Às vésperas do Golpe de 1964, CIA realizou relatório afirmando que o então presidente João Goulart estava “ou fora da realidade ou pouco informado”
Um relatório elaborado pela CIA às vésperas do golpe de 1964 afirmou que João Goulart, então presidente brasileiro, estaria “vivendo num mundo da fantasia”. O documento faz parte de uma série de arquivos secretos da agência corroboram o monitoramento e a interferência dos Estados Unidos na América Latina durante a década de 1960.
Ao todo, a Casa Branca divulgou 2.343 documentos confidenciais, somando 77 mil páginas, agora digitalizadas e disponíveis no dossiê do Arquivo Nacional dos EUA dedicado ao ex-presidente John F. Kennedy.
O acervo inclui relatórios sigilosos de diversos órgãos, como a própria CIA, e aborda temas centrais da Guerra Fria, período marcado pela rivalidade entre o bloco capitalista, liderado pelos EUA, e o comunista, sob influência da União Soviética e de Cuba. Entre os registros, há detalhes das relações entre Cuba e outros países da América Latina após a Revolução Cubana de 1959 e a crise dos mísseis em 1962.
Um memorando da CIA de 27 de março de 1963, com mais de 40 páginas, revela que 19 brasileiros receberam treinamento de guerrilha em Cuba. De acordo com o portal UOL, o relatório, intitulado “Treinamento cubano de subversivos latino-americanos”, estimava que havia cerca de 2.000 militantes pró-Cuba atuando na América Latina naquele período.
Segundo o documento, aproximadamente 400 brasileiros viajaram à ilha em 1962; entre eles, estavam os 19 treinados, incluindo Maurício Grabois, um dos fundadores do Partido Comunista Brasileiro, morto na Guerrilha do Araguaia em 1973.
Em outro informe, datado de 17 de abril de 1963, conselheiros do presidente Kennedy argumentavam que “um golpe militar a certo ponto seria preferível a permitir que um país tão grande e poderoso como o Brasil caísse nas mãos da oposição”. Menos de um ano depois, em 31 de março de 1964, os militares derrubaram João Goulart.
Um documento da CIA, datado de 26 de novembro de 1963, reforça a visão de que Jango estava “ou fora da realidade ou pouco informado”. O relatório alertava que “o maior perigo é que a oposição pode recorrer a um ato ilegal, dando a Goulart a desculpa para assumir o poder”. Embora tenha sido eleito em 1960 e assumido a presidência em 1961, Goulart foi acusado pelos conspiradores de planejar um autogolpe para instaurar o comunismo no país.
Os documentos revelados reforçam que a suposta “ameaça comunista” serviu como justificativa para golpes de Estado em diversos países da América Latina. Segundo Sidnei Munhoz, professor da Universidade Federal de Santa Catarina (UFSC) e coordenador do projeto Abrindo os Arquivos, o embaixador dos EUA no Brasil, Lincoln Gordon, teve papel decisivo ao apoiar a tese de que Goulart representava um risco iminente.

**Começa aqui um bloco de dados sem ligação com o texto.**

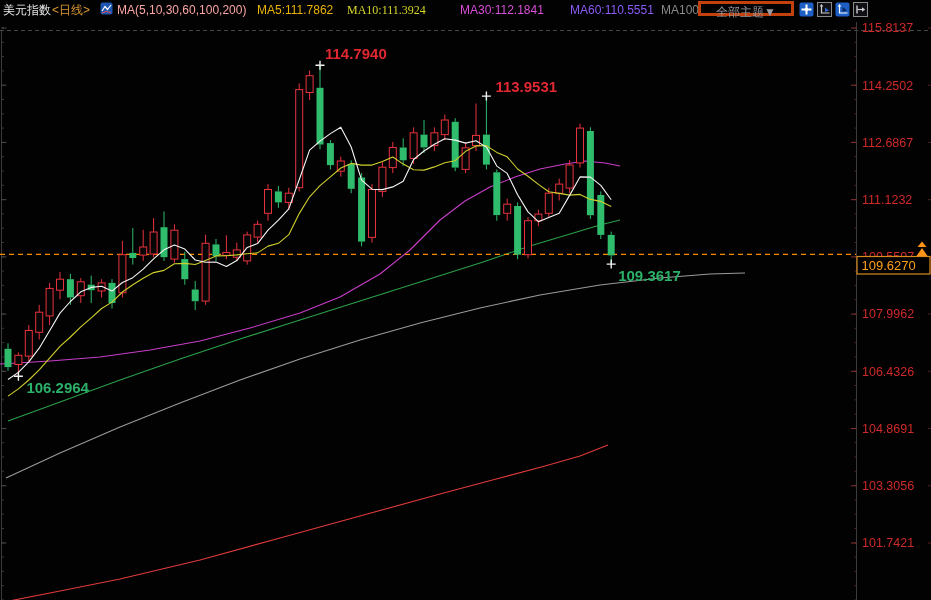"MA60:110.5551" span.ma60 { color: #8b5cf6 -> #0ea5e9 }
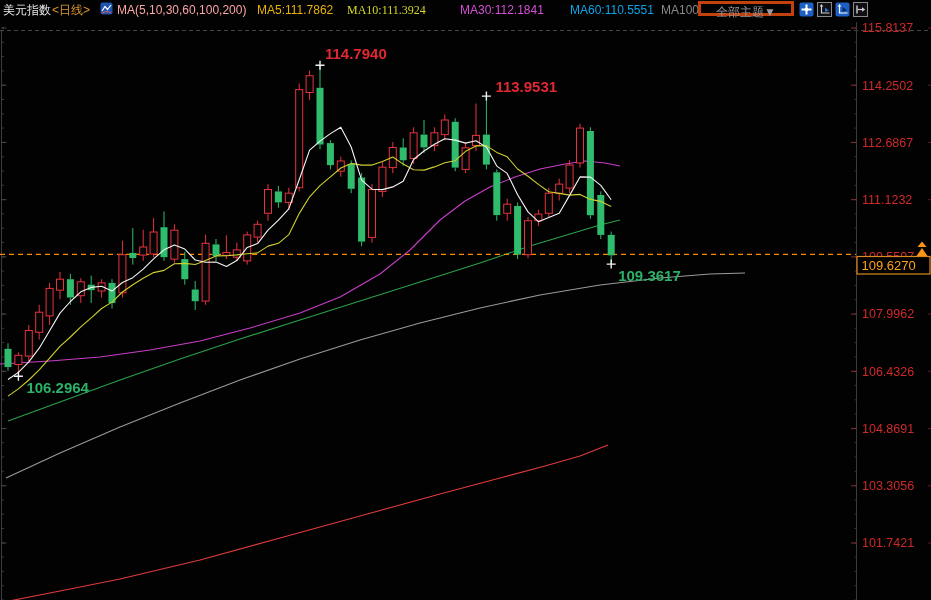"全部主题▼" .theme-btn { border: 3px solid #c2410c -> 1px solid #c2410c; height: 15px -> 25px }
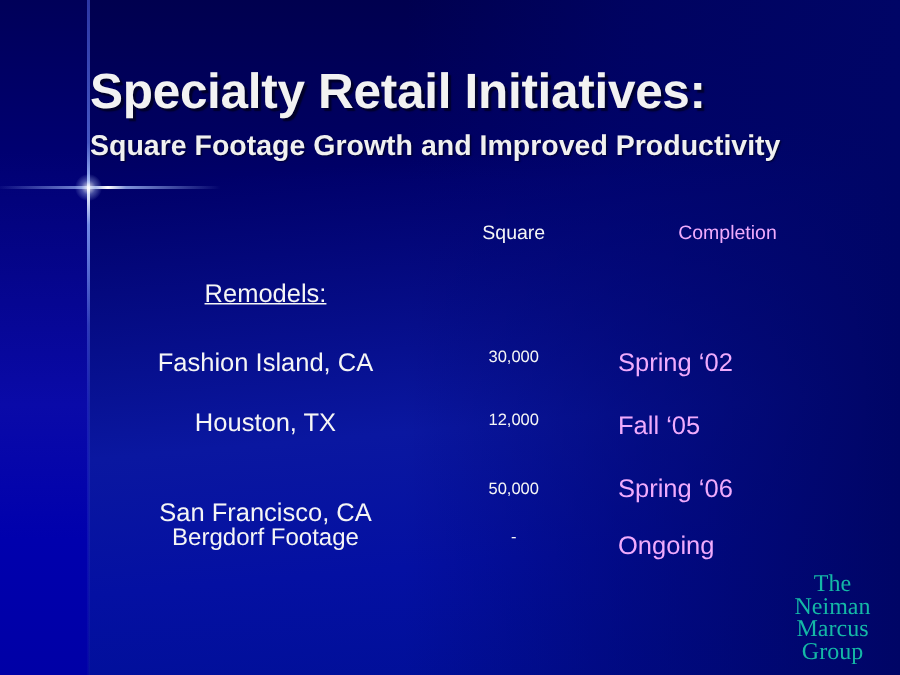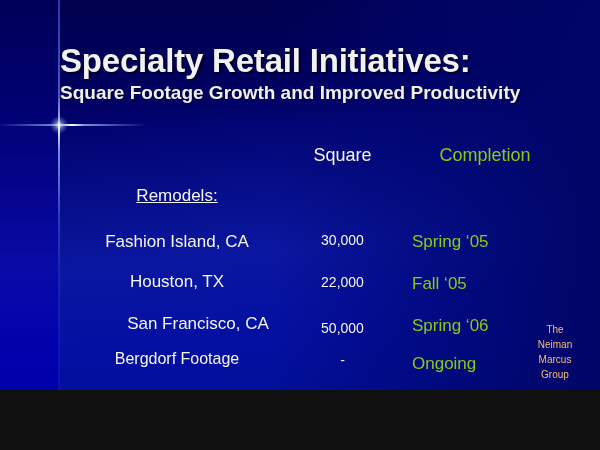"Specialty Retail Initiatives:" #slide { height: 390px -> 450px }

“O contato de Gordon com os oficiais de Washington que atuavam no Brasil e com setores conservadores das elites brasileiras o levaram cada vez mais a adotar a tese de que era necessário apoiar um golpe para depor Goulart -- e assim evitar que o Brasil se tornasse não uma "nova Cuba", mas uma "nova China", dadas suas dimensões territoriais e populacionais”, explicou o historiador.
Além disso, de acordo com o colunista do UOL Jamil Chade, a CIA utilizou a mala diplomática brasileira para enviar correspondências aos agentes americanos infiltrados na dissidência cubana em Havana.
O presidente Kennedy chegou a receber enviados do governo brasileiro, demonstrando interesse em entender o cenário político do país e influenciar suas decisões. Em abril de 1962, Jango e Kennedy se encontraram nos EUA, mas a relação entre os dois governos rapidamente se deteriorou.
Pouco antes de sua morte, Kennedy teria dado sinal verde para um golpe de Estado. Com a posse de Lyndon B. Johnson, o apoio dos EUA aos golpistas brasileiros foi mantido, culminando no golpe civil-militar de 1964 e na instalação de um regime ditatorial que duraria mais de duas décadas, concluiu Munhoz.